犬の1年は人間の何年分に相当するのかという研究
とても変化が早いことの比喩としてドッグイヤー=1年が7年分に相当するくらいという表現があるくらい、犬の年齢を7倍すると人間の年齢に相当するというルールは広く浸透しています。
少し犬に詳しい人、実際に犬と暮らしている人ならこのルールは既に古く、正確ではないことも知られていますね。この度アメリカの遺伝学の研究者によって、犬の年齢を人間に換算した場合の最新の研究結果を発表しました。
この研究は2019年11月にカリフォルニア大学サンディエゴ校の研究者を中心として一度発表されたものですが、新たに国立衛生研究所の研究者が加わって改めて論文が出されました。
研究者の一人は「犬は1歳になる前に子供を産むことができます。この点だけでも犬の歳を単純に7倍すれば人間の年齢に相当するわけではないということがわかります。」と述べています。
確かにそうですね。では犬の年齢を人間に換算するときは何を基準にしていけば良いのでしょうか?
犬の年齢を推測する基準は「ゲノムのしわ」
犬であれ人であれ、それぞれの個体を特定するDNAは一生を通じてほとんど変化しません。けれど加齢と共にDNA上に現れるメチル化マークと呼ばれる科学的マークは変化します。とても簡単に言うと、メチル化マークは「ゲノムのしわ」のようなものと研究者は述べています。
この度の研究で発表された犬の年齢の換算方法はこのメチル化マークのパターンから割り出したものです。誰かの年齢を推測する時に顔のしわや白髪などを見て考えることを、分子レベルで行ったものと言えます。
研究チームは、生後数週間の子犬から16歳まで104匹のラブラドールのDNA分析を行いました。そうして各ライフステージのメチル化パターンの変化を人間と比較しました。
犬の年齢を人間に換算する公式とは
こうして比較することにより、犬と人間のライフステージにより良く一致する公式は次のようなものであることが明らかになりました。
人間換算年齢=16ln(犬の実年齢)+31
「ln」というのは犬の年齢の自然対数を表しています。Googleで関数電卓と入力して検索すると、関数電卓が表示されます。そこに上記の通りに入力すると、最新の犬〜人間の換算年齢が出てきます。

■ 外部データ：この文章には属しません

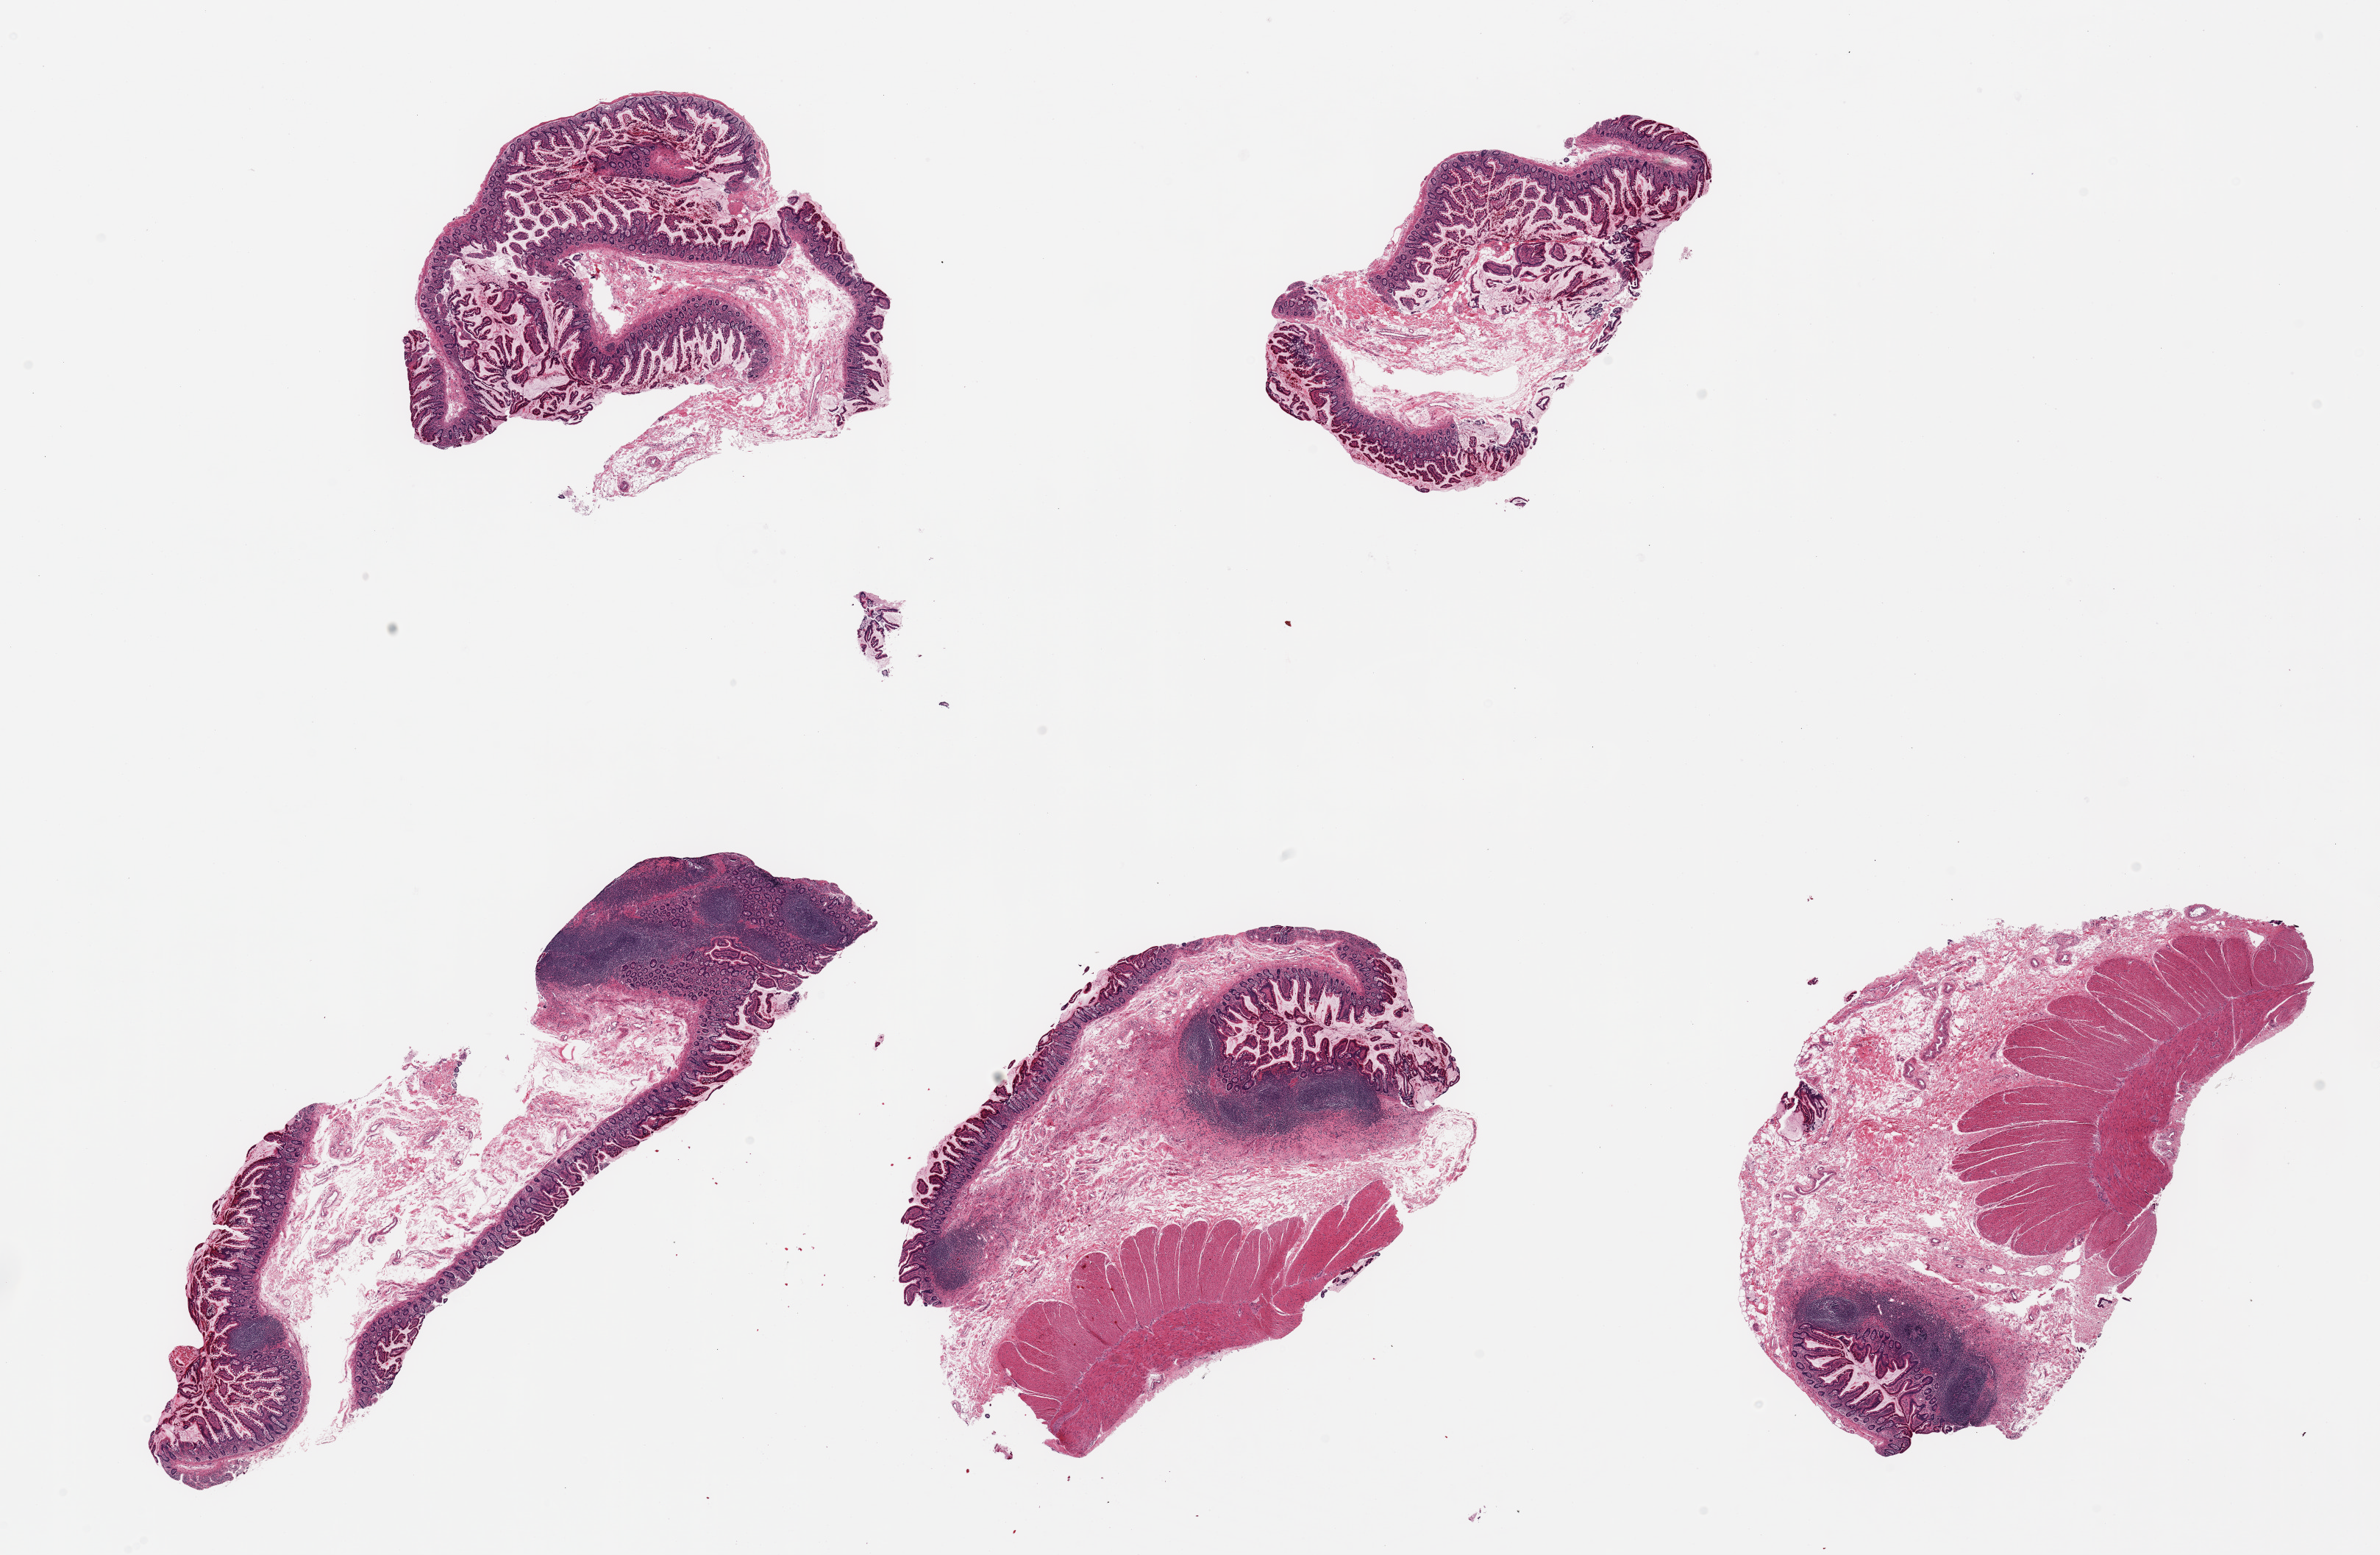
Whole-slide image, H&E stain, a low-resolution overview of the entire scanned area, about 25.6 x 16.7 mm (acquisition: 20x scan), PAXgene-fixed paraffin-embedded (PFPE) section, section of ileum (target tissue), donor tissue sample. Male donor.
* reviewer comment on this tissue sample: 5 pieces; lymphoid tissue in 3 pieces; muscle (non-target) present on 2 pieces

ただし、これはラブラドールの計算式なので、ほかの犬種では誤差が出ると考えられます。この公式で計算すると、ラブラドールの8週齢は人間で言えば9ヶ月齢に当たります。どちらもちょうど歯が生え始める時期です。ラブラドールの平均寿命と言われる12歳は、世界レベルでの人間の平均寿命である70歳に相当します。
ただし犬の最初の1年はメチル化が早く進み、1歳は人間のほぼ30歳に当たります。その後も若いライフステージではメチル化の変化は早く、シニア期になると緩やかになります。
研究者は今後様々な犬種についてメチル化パターンを定量化する調査を続けていきたいと述べています。この研究は犬と人間の廊下を理解するためのツールとして役立つだけでなく、病気の治療や予防のためのデータとしても有効だと考えられます。
まとめ
犬の年齢を人間の年齢に換算する新しい研究結果についてご紹介しました。
多くの犬は飼い主と同じ環境を共有し、人間の水準に近い医療を受けていることから、犬の老化を研究することで人間の老化や、そこから来る疾患の治療や予防の研究に大いに役立ちます。
今後のさらに詳しい研究に期待が膨らみます。